Modern-Day Slavery Policy
1. Purpose of policy
eEnergy recognizes and embraces its legal and moral responsibility regarding Modern Slavery and Human Trafficking
and will take reasonable steps to ensure that no such activities arise within or in support of its business.
eEnergy aims to ensure that no modern slavery or human trafficking exists in any form within its business, subsidiaries
or within our partners and suppliers. We will comply with all recognized codes of practice and legislations regarding
human rights, working conditions and employment/organisational practices and will implement measures to ensure that
our partners and suppliers reach these standards also.
2. What is Modern Slavery?
Human trafficking is to illegally move individuals for typical purposes of forced labour or commercial sexual exploitation.
Someone would be considered as being in slavery if;
- They are forced to work through the threat of mental or physical injury.
- They are owned or controlled by an ‘employer’ through the action of or threat of mental or physical abuse.
- They are dehumanised, treated as a commodity, or bought/sold as though property.
- They are physically constrained or are restricted in terms of their freedom of movement.
- Slavery – Where ownership is exercised over an individual.
- Servitude – Obligation to provide services through coercion, abuse or the threat of abuse.
- Forced labour – An individual being forced to work against their will due to threat of punishment.
3. Potential Indicators
Should an individual be a victim of slavery or human trafficking, indicators such as the below may be witnessed or
discovered through conversations:
- Signs of being controlled or dependent on another individual.
- Fear of police/figures of authority.
- Signs of physical or psychological trauma.
- The withholding of wages i.e., paid very little or not paid at all.
- Excessive hours or overtime with few breaks.
- Limited freedom of movement e.g., unable to do things after/before work.
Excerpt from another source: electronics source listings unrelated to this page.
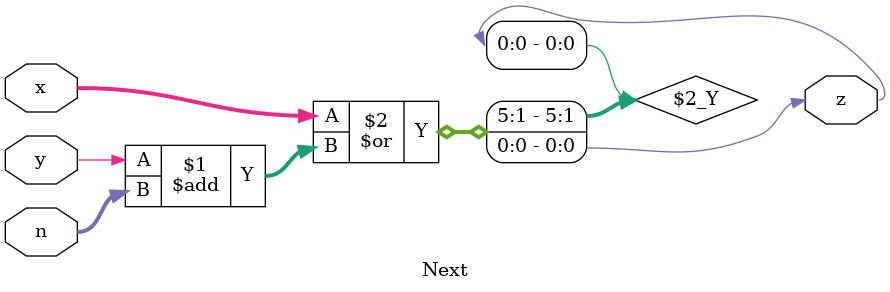
<source format=v>
module Next(
	input[5:0] x,
	input y,
	input [5:0]n,
	output z
);
	assign z = x | y + n;
	
endmodule

</source>
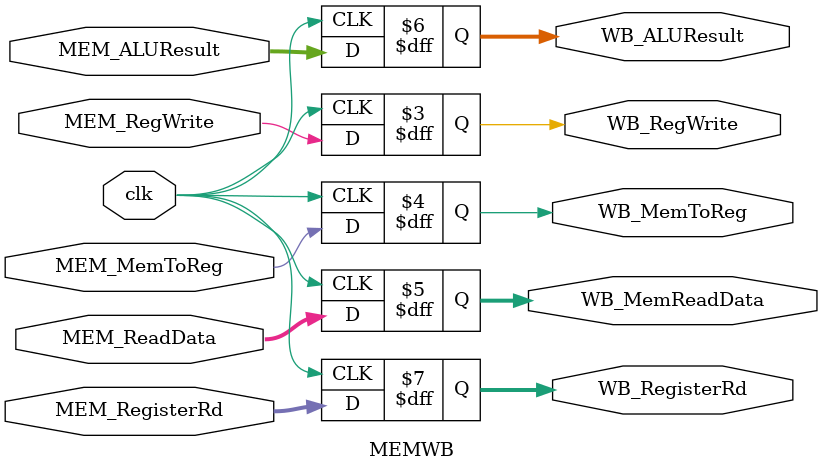
<source format=v>
`timescale 1ns / 1ps


module MEMWB(clk, 
             MEM_RegWrite, MEM_MemToReg, MEM_ReadData, MEM_ALUResult, MEM_RegisterRd,
             WB_RegWrite, WB_MemToReg, WB_MemReadData, WB_ALUResult, WB_RegisterRd);

    input clk, MEM_RegWrite, MEM_MemToReg;
    input [31:0] MEM_ReadData, MEM_ALUResult;
    input [4:0] MEM_RegisterRd;
    output reg WB_RegWrite, WB_MemToReg;
    output reg [31:0] WB_MemReadData, WB_ALUResult;
    output reg [4:0] WB_RegisterRd;

    initial begin
        WB_RegWrite = 1'b0;
        WB_MemToReg = 1'b0;
        WB_MemReadData = 32'b0;
        WB_ALUResult = 32'b0;
        WB_RegisterRd = 5'b0;
    end

    always @ (posedge clk) begin
        WB_RegWrite = MEM_RegWrite;
        WB_MemToReg = MEM_MemToReg;
        WB_MemReadData = MEM_ReadData;
        WB_ALUResult = MEM_ALUResult;
        WB_RegisterRd = MEM_RegisterRd;
    end
    
endmodule

</source>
- Fearful of disclosing too much about their situation.
4. Our Policies
We have a number of internal policies to ensure that we are conducting business in an ethical and transparent way.
- Recruitment policy – robust processes are in place to ensure that all eEnergy employees undergo the relevant right to work checks.
- Whistleblowing policy – to ensure that employees know they can raise concerns about how colleagues are treated, or practices within the business or supply chain, without fear of repercussions.
- Business code of conduct policy – outlines the organisational standards expected from employees and suppliers.
5. Who to Contact
Should any member of eEnergy staff suspect any instance of modern slavery of any individual, they should
immediately contact their line manager and report their concerns. Line Managers must ensure that any and all
concerns are recorded and immediately passed to a senior member of the HR Team who will involve external
organisations as required in a timely manner.
Should an individual not feel comfortable reporting any of their concerns to their line manager, they should seek to
contact a member of senior management or utilise the confidential global whistleblowing hotline for which
the contact details are clearly accessible in Appendix One at the end of this policy.